Lilia found herself in the fetal position, curled in the protection circle that Alice had drawn around her.

Alice, whose family had been haunted by fire too.

Then it came time to play the ballad.

Lilia could see the fear in Jen’s face reflecting her own. She gave the witch a reassuring smile as she reached for the zils sitting on a shelf.

This song was an anthem of power for witches. A song of hope, of bonds only made by magic.

Why did she still feel so powerless?

The burns from the talons still throbbed on her back.

The losses of her sisters hundreds of years ago weighed heavier on her heart than in years.

And now the room was on fire.

Lilia could feel herself slipping again.

Back to the pyre, back to the smoke in her lungs and death all around.

A shrill demon cry faintly broke through the music.

Lilia and Jen locked eyes, twin expressions of apprehension on their faces.

Lilia tried to lose herself in the rhythm of the music just as he had so many times before, but every sound of the curse, every noise from the fires around her, made her heart feel as though it had stopped and her skin crawl.

“If I can’t reach you, let my song teach you.”

Alice’s voice cut through the room, strong and sure.

The instruments in her hands shifted, but she kept the rhythm. She let herself truly feel the song, let it surround her.

Jen looked over at Lilia and they exchanged smiles.

This was what witchcraft was meant to be.

Collaboration.

Voices uniting and harmonizing as one.

When the curse appeared, Lilia was no longer paralyzed.

She trusted Alice.

She trusted the coven.

Her voice soared as she poured her heart into the performance.

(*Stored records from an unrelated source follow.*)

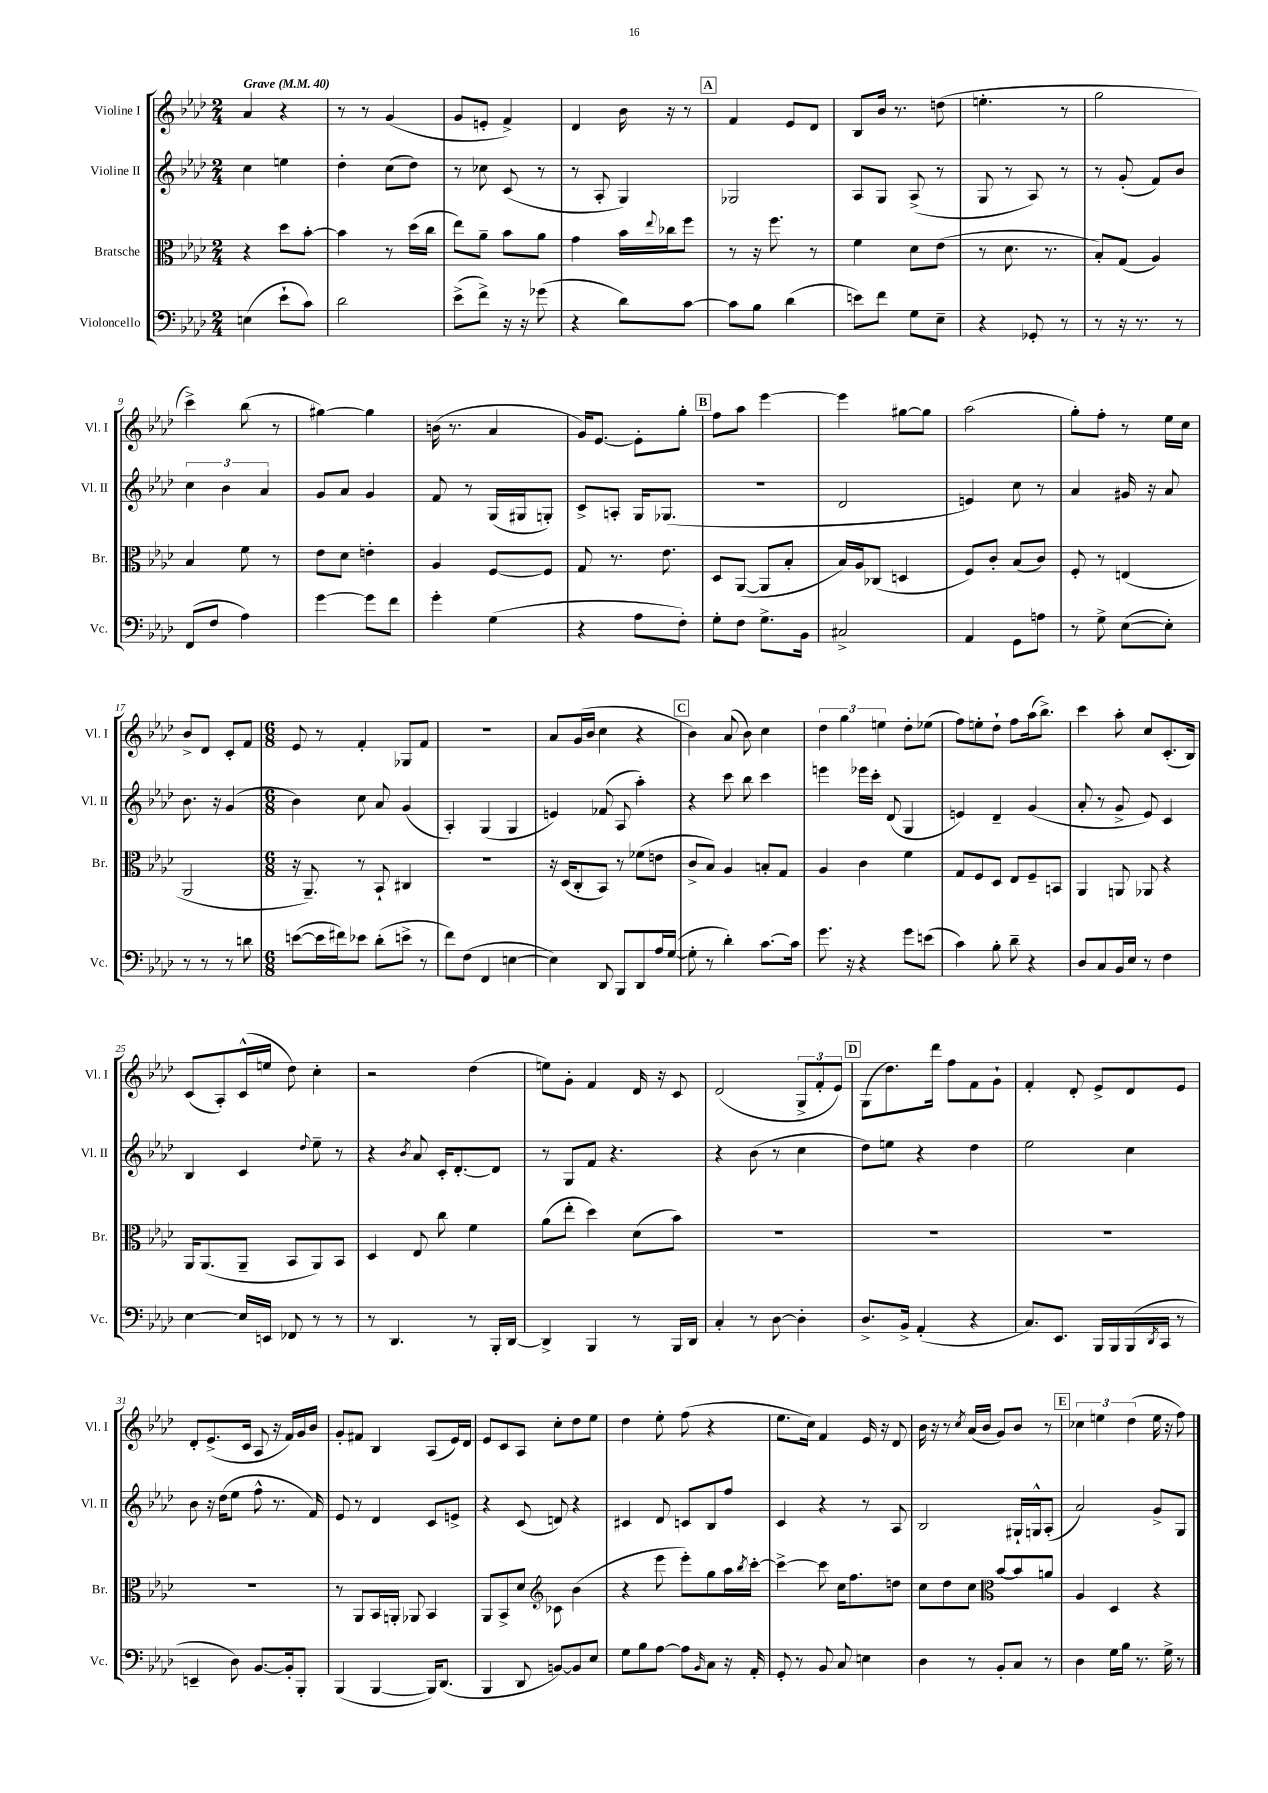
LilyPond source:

<<
\new StaffGroup <<
\new Staff = "s0" \with { instrumentName = "Violine I" shortInstrumentName = "Vl. I" } {
    \clef treble \key aes \major \numericTimeSignature \time 2/4 \tempo "Grave" 4 = 40
    aes'4 r4 |
    r8 r8 g'4( |
    g'8 e'8-. f'4->) |
    des'4 bes'16 r16 r8 |
    \mark \markup { \box "A" } f'4 ees'8 des'8 |
    bes8 bes'16 r8. d''8( |
    e''4.-. r8 |
    g''2 |
    c'''4->) bes''8( r8 |
    gis''4~) gis''4 |
    b'16( r8. aes'4 |
    g'16) ees'8.~ ees'8-. g''8-. |
    \mark \markup { \box "B" } f''8 aes''8 ees'''4~ |
    ees'''4 gis''8~ gis''8 |
    aes''2( |
    g''8-.) f''8-. r8 ees''16 c''16 |
    bes'8-> des'8 c'8-. f'8 |
    \numericTimeSignature \time 6/8 ees'8 r8 f'4-. ges8 f'8 |
    R2. |
    aes'8 g'16( bes'16 c''4 r4 |
    \mark \markup { \box "C" } bes'4) aes'8( bes'8) c''4 |
    \tuplet 3/2 { des''4 g''4 e''4 } des''8-. ees''8( |
    f''8) e''8-. des''8-! f''8 aes''16( bes''8.->) |
    c'''4 aes''8-. c''8 c'8.-.( bes16) |
    c'8( aes8-.) c'16-^( e''16 des''8) c''4-. |
    r2 des''4( |
    e''8) g'8-. f'4 des'16 r16 c'8 |
    des'2( \tuplet 3/2 { g8-> f'8-. ees'8) } |
    \mark \markup { \box "D" } g8( des''8.) des'''16 f''8 f'8 g'8-! |
    f'4-. des'8-. ees'8-> des'8 ees'8 |
    des'8-. ees'8.->( c'16 aes8 r16 f'16) g'16 bes'16 |
    g'8-. fis'8 bes4 aes8( ees'16) des'16 |
    ees'8 c'8 aes8 c''8-. des''8 ees''8 |
    des''4 ees''8-. f''8( r4 |
    ees''8. c''16) f'4 ees'16 r16 des'8 |
    bes'16 r16 r8 \acciaccatura { c''8 } aes'16( bes'16 g'8) bes'8 r8 |
    \mark \markup { \box "E" } \tuplet 3/2 { ces''4 e''4 des''4( } e''16 r16 f''8) \bar "|." |
}
\new Staff = "s1" \with { instrumentName = "Violine II" shortInstrumentName = "Vl. II" } {
    \clef treble \key aes \major \numericTimeSignature \time 2/4
    c''4 e''4 |
    des''4-. c''8( des''8) |
    r8 ces''8 c'8( r8 |
    r8 aes8-. g4) |
    \mark \markup { \box "A" } ges2 |
    aes8 g8 aes8->( r8 |
    g8 r8 aes8) r8 |
    r8 g'8-.( f'8) bes'8 |
    \tuplet 3/2 { c''4 bes'4 aes'4 } |
    g'8 aes'8 g'4 |
    f'8 r8 g16( gis16 g8-.) |
    c'8-> a8-. g16 ges8.( |
    \mark \markup { \box "B" } R2 |
    des'2 |
    e'4) c''8 r8 |
    aes'4 gis'16 r16 aes'8 |
    bes'8. r16 g'4( |
    \numericTimeSignature \time 6/8 bes'4) c''8 aes'8 g'4( |
    aes4-.) g4( g4 |
    e'4) fes'8( aes8 aes''4-.) |
    \mark \markup { \box "C" } r4 c'''8 bes''8 c'''4 |
    e'''4 ees'''16 c'''16-. des'8( g4 |
    e'4) des'4-- g'4( |
    aes'8-. r8 g'8-> ees'8) c'4 |
    bes4 c'4 \appoggiatura { des''8 } ees''8-- r8 |
    r4 \acciaccatura { bes'8 } aes'8 c'16-. des'8.~-. des'8 |
    r8 g8 f'8 r4. |
    r4 bes'8( r8 c''4 |
    \mark \markup { \box "D" } des''8) e''8 r4 des''4 |
    ees''2 c''4 |
    bes'8 r16 des''16( ees''8 f''8-^ r8. f'16) |
    ees'8 r8 des'4 c'8 e'8-> |
    r4 c'8( d'8) r4 |
    cis'4 des'8 c'8 bes8 f''8 |
    c'4 r4 r8 aes8 |
    bes2 gis16-! g16-^ aes8-.( |
    \mark \markup { \box "E" } aes'2) g'8-> g8 \bar "|." |
}
\new Staff = "s2" \with { instrumentName = "Bratsche" shortInstrumentName = "Br." } {
    \clef alto \key aes \major \numericTimeSignature \time 2/4
    r4 des''8 bes'8~-. |
    bes'4 r8 des''16( c''16 |
    ees''8) aes'8-- bes'8 aes'8 |
    g'4 bes'16 \appoggiatura { ees''8 } ces''16 f''8 |
    \mark \markup { \box "A" } r8 r16 f''8. r8 |
    f'4 des'8 ees'8( |
    r8 des'8. r8. |
    bes8-.) g8( aes4) |
    bes4 f'8 r8 |
    ees'8 des'8 e'4-. |
    aes4 f8~ f8 |
    g8 r8. ees'8. |
    \mark \markup { \box "B" } des8 aes,8~( aes,8 bes8-. |
    bes16) aes16 ces8( d4 |
    f8) c'8-. bes8( c'8) |
    f8-. r8 e4( |
    aes,2 |
    \numericTimeSignature \time 6/8 r16 aes,8.--) r8 bes,8-! cis4 |
    R2. |
    r16 des16( c8-. bes,8) r8 fes'8( e'8 |
    \mark \markup { \box "C" } c'8-> bes8) aes4 b8-. g8 |
    aes4 c'4 f'4 |
    g8 f8 des8 ees8 f8-- b,8 |
    aes,4 a,8 aes,8 r4 |
    aes,16 aes,8.( aes,8-- bes,8 aes,8) bes,8 |
    des4 ees8 c''8 f'4 |
    aes'8( ees''8-. des''4) des'8( bes'8) |
    R2. |
    \mark \markup { \box "D" } R2. |
    R2. |
    R2. |
    r8 aes,8 bes,16 a,16-. aes,8 bes,4 |
    aes,8 bes,8-> des'8 ces'8 bes'4( |
    \clef treble r4 ees'''8 ees'''8-.) g''8 aes''16 \acciaccatura { bes''8 } c'''16~-. |
    c'''4~-> c'''8 c''16 f''8. d''8 |
    c''8 des''8 c''8 bes'8~ bes'8 a'8 |
    \mark \markup { \box "E" } \clef alto aes4 des4 r4 \bar "|." |
}
\new Staff = "s3" \with { instrumentName = "Violoncello" shortInstrumentName = "Vc." } {
    \clef bass \key aes \major \numericTimeSignature \time 2/4
    e4( ees'8-! c'8) |
    des'2 |
    ees'8->( f'8->) r16 r16 ges'8( |
    r4 des'8) c'8~ |
    \mark \markup { \box "A" } c'8 bes8 des'4( |
    e'8) f'8 g8 ees8-- |
    r4 ges,8-. r8 |
    r8 r16 r8. r8 |
    f,8( f8 aes4) |
    g'4~ g'8 f'8 |
    g'4-. g4( |
    r4 aes8 f8-.) |
    \mark \markup { \box "B" } g8-. f8 g8.-> bes,16 |
    cis2-> |
    aes,4 g,8 a8 |
    r8 g8-> ees8~( ees8-.) |
    r8 r8 r8 d'8 |
    \numericTimeSignature \time 6/8 e'8~( e'16 fis'16) ees'8 des'8-.( e'8-> r8 |
    f'8) f8( f,4 e4~ |
    e4) des,8 bes,,8 des,8 aes16 g16~( |
    \mark \markup { \box "C" } g8-. r8 des'4-.) c'8.~ c'16 |
    g'8. r16 r4 g'8 e'8( |
    c'4) bes8-. des'8-- r4 |
    des8 c8 bes,16 ees16 r8 f4 |
    ees4~ ees16 e,16 fes,8 r8 r8 |
    r8 des,4. r8 bes,,16-. des,16~ |
    des,4-> bes,,4 r8 bes,,16 des,16 |
    c4-. r8 des8~ des4-. |
    \mark \markup { \box "D" } des8.-> bes,16-> aes,4-.( r4 |
    c8.) ees,8. bes,,16 bes,,16 bes,,16( \acciaccatura { des,8 } c,16 r8 |
    e,4-- des8) bes,8.~ bes,16-. bes,,8-. |
    bes,,4( bes,,4~ bes,,16) des,8.( |
    bes,,4 des,8 b,8~) b,8 ees8 |
    g8 bes8 aes8~ aes8 \grace { bes,16 } c8 r16 aes,16-. |
    g,8-. r8 bes,8 c8 e4 |
    des4 r8 bes,8-. c8 r8 |
    \mark \markup { \box "E" } des4 g16 bes16 r8. g16-> r8 \bar "|." |
}
>>
>>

The only intention was to protect Alice and kill the curse.

As the dust settled, she looked around at the witches.

Unbelievable as it was, she had found herself a family.

The piano opened to lead them into the next trial.

Lilia glanced over at Jen, who was staring in awe at the remains of the curse.

Taking Jen’s hand, they prepared to take on whatever the Road was yet to bring.